Senior Question Asker
One more question...

Since we've gotten home and have the rig parked in the drive (concrete) I've noticed an occasional creaking sound coming from beneath the trailer. It seems to be the hydraulics.

I read another thread about a loud popping noise and I wouldn't describe my sound as a popping. More like a clunk or a creak. Sometimes when it makes that sound I feel a vibration in the floor.

I'm chalking all of it up to a) it's a new rig so still being worn in b) the heat and humidity c) the extra height of the legs since we had to extend them pretty far to be level.

Being the paranoid newbie that I am, I used sidewalk chalk to mark where the feet were just to make sure the sound wasn't slippage. It's not.

Is there anything I should check on? Someone mentioned I should check U bolts. I'm going to look into that and the lug nuts and the tire pressure tomorrow before we leave.
 

Gizzy

Well-known member
We've had our coach for almost 2 yrs now and during our trip last summer I found the level up seemed to work best if I would put blocks under each leg until they appeared to be about the same distance from the bottom of the leg to the top of the block. That way the legs were all extended approximately the same distance (Side to side). We have the 4 point system with electric rear stabilizers and I have a set of blocks (2x10 with 2 4x4 stacked and screwed together) approximately 10" high that is placed beneath the foot. I feel this makes the rear more steady since they are not lowered so far. I have a rope attached that makes it much easier to remove when ready to leave and I don't have to keep stacking blocks since they are permanently fastened together. This works for us. Just thought I would pass it on.
 

rick_debbie_gallant

Well-known member
Hummmmmmmmmmmmmm, you know the old saying dont you? The more complex the given something, the greater the chances of something going wrong. (or something llike that.
 

cpoores

Member
popping

I service industrial equipment. The popping around the hydraulic system may just be due to settle.

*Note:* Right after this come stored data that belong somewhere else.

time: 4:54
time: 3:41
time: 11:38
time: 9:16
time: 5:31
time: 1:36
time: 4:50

The piston sticks in the cylinder walls, as weight and vibration cause to to give, it jumps like running your finger across a glass surface.
If it continues over time and actually measure the distance of your gear and see a difference over time, the a cylinder is bypassing or a po, pilot operated check valve, is leaking.
 

porthole

Retired
So it seems that most folks prefer the 2 x 10 to a 2 x 12.

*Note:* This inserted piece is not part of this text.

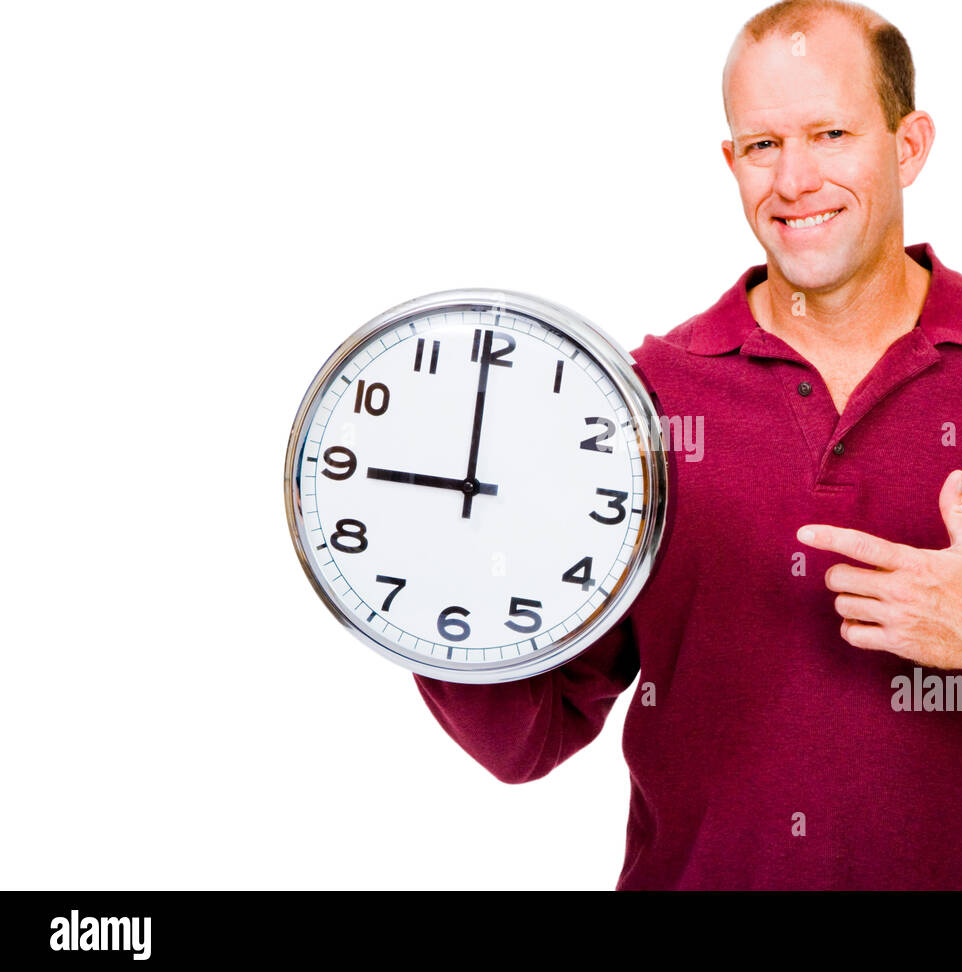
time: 8:59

I prefer a piece of Oak, 4" x12" about 18" long, but I got that for free from a marina Used for rack boat storage.

Correct me if I'm wrong, but that would also protect the feet if we were to park on something like gravel.

Why are you worrying about protecting the feet???
What do you use on the bottom of your shoes?

One more question...

Being the paranoid newbie that I am, I used sidewalk chalk to mark where the feet were just to make sure the sound wasn't slippage. It's not.

Throw the chalk away .........
 

ericandalice

Senior Question Asker
Eric wanted to hold off on getting blocks until we 'needed' them. I vote it pays to be prepared. There was a dip beneath one of the back tires that had it dangling in the air. We ran to the closest store and bought a set of the orange blocks which helped steady things.

Today we're parked with the front feet on a tiny rise. The hydraulics on the front are all the way up. It looks like the unit is squatting. Have to say though, the bedroom has never felt more stable. :)
 

porthole

Retired
There was a dip beneath one of the back tires that had it dangling in the air. We ran to the closest store and bought a set of the orange blocks which helped steady things.

Are you saying your tire was off the ground bit so you got blocks to put under the tire?
 

boatto5er

Founding VA Chap Ldr (Ret)
No need to block up the wheels. I've often been on sites that caused one side or the other to be completely off the ground.